### PROVIDED RECORDS
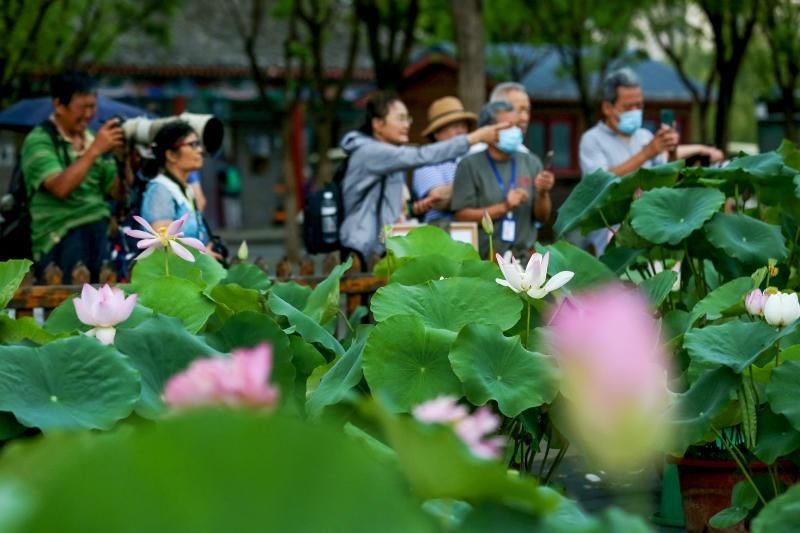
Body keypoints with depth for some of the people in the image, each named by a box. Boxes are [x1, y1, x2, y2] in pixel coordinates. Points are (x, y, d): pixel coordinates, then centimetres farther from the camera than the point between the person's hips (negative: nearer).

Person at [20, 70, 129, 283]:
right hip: (60, 241, -6)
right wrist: (94, 150, -22)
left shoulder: (93, 140, 13)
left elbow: (118, 192, 10)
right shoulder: (39, 140, -5)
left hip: (99, 236, 6)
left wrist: (122, 158, -7)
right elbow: (60, 187, -20)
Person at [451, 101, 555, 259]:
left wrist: (543, 193, -9)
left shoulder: (531, 163, 11)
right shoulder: (470, 165, 0)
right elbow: (462, 215, -7)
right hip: (483, 257, -3)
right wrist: (504, 207, -13)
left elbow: (542, 216, 10)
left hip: (524, 256, 3)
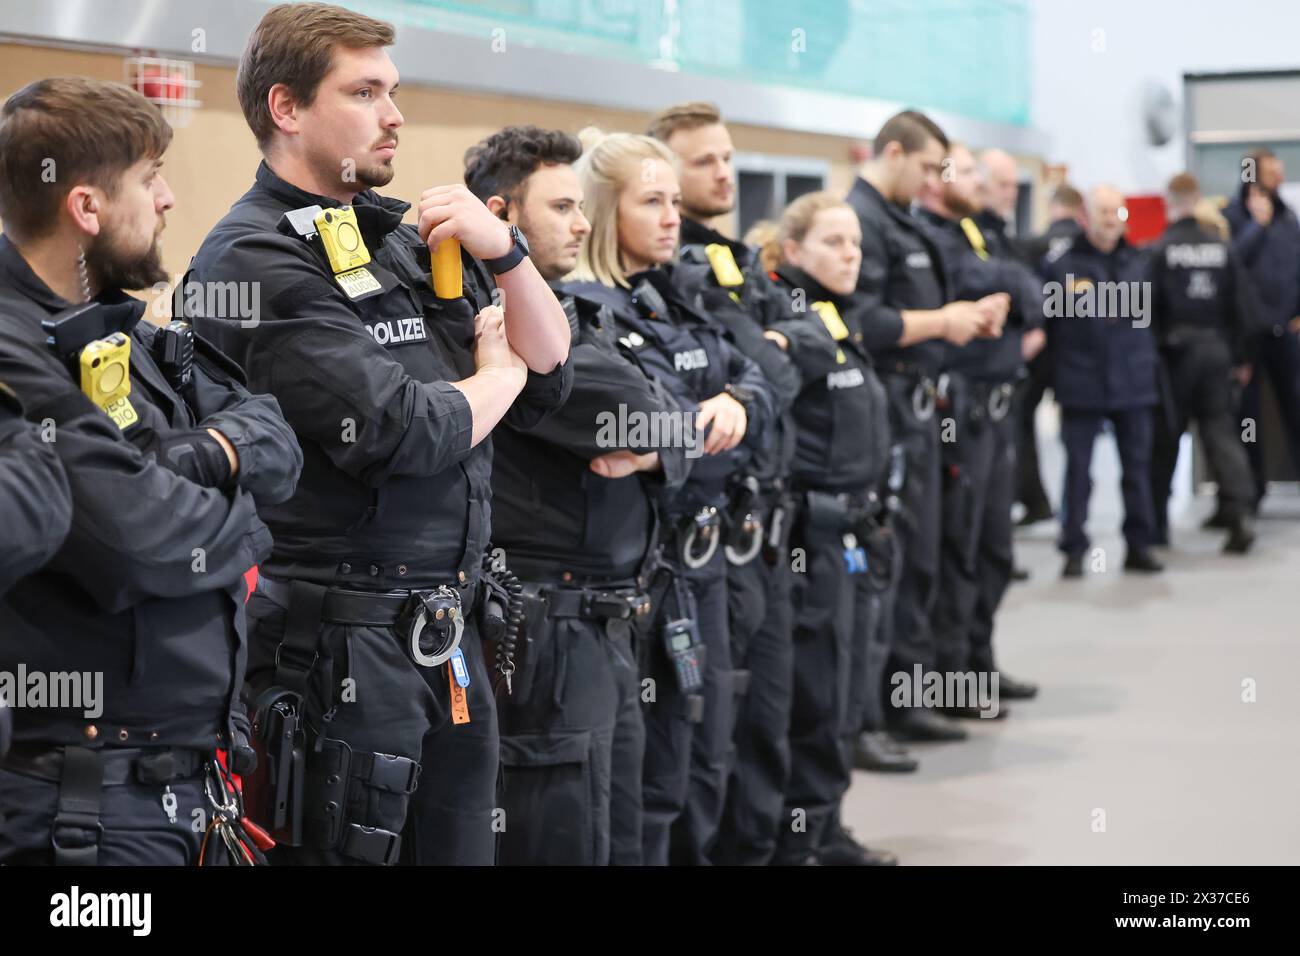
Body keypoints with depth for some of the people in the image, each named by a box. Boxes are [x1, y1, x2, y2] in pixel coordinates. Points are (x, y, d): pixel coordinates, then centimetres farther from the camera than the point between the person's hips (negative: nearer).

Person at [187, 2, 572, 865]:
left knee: (462, 847, 12)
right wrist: (495, 373, 0)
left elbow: (552, 376, 13)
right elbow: (400, 435, -19)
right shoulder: (255, 260, -11)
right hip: (341, 652, -7)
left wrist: (506, 252, -3)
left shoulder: (404, 235, 12)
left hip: (451, 634, 7)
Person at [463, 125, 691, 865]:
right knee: (566, 843, -4)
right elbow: (639, 411, -21)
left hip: (610, 628, 10)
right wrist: (656, 427, 0)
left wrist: (653, 455, -8)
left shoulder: (586, 312, 17)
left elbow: (677, 435, 13)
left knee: (621, 841, 15)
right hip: (546, 629, -10)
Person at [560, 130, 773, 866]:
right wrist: (714, 427, -10)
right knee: (653, 777, -1)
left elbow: (755, 381, 7)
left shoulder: (678, 302, 14)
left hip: (702, 553, 9)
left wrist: (736, 404, -14)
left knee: (707, 753, 16)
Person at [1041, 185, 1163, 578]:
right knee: (1078, 468, 0)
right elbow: (1041, 319, -3)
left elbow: (1149, 313, 18)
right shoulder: (1061, 261, -4)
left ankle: (1139, 545, 17)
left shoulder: (1137, 262, 10)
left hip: (1133, 382, 4)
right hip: (1081, 384, -4)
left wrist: (1148, 362, 11)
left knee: (1138, 467, 7)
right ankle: (1073, 549, 7)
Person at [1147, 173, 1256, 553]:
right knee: (1222, 433, 3)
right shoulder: (1222, 248, 1)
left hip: (1174, 352, -2)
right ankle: (1239, 513, -13)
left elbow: (1148, 307, -11)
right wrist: (1238, 356, 13)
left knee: (1164, 440, 8)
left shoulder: (1158, 251, -10)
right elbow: (1243, 307, 3)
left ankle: (1156, 524, 15)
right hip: (1215, 351, 2)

### EXERCISE REQUIREMENTS
Determine how many lines in the entries above contain the string "shoulder", treating uppercase and lowercase as different, and give only that number.

### YOUR SOLUTION
12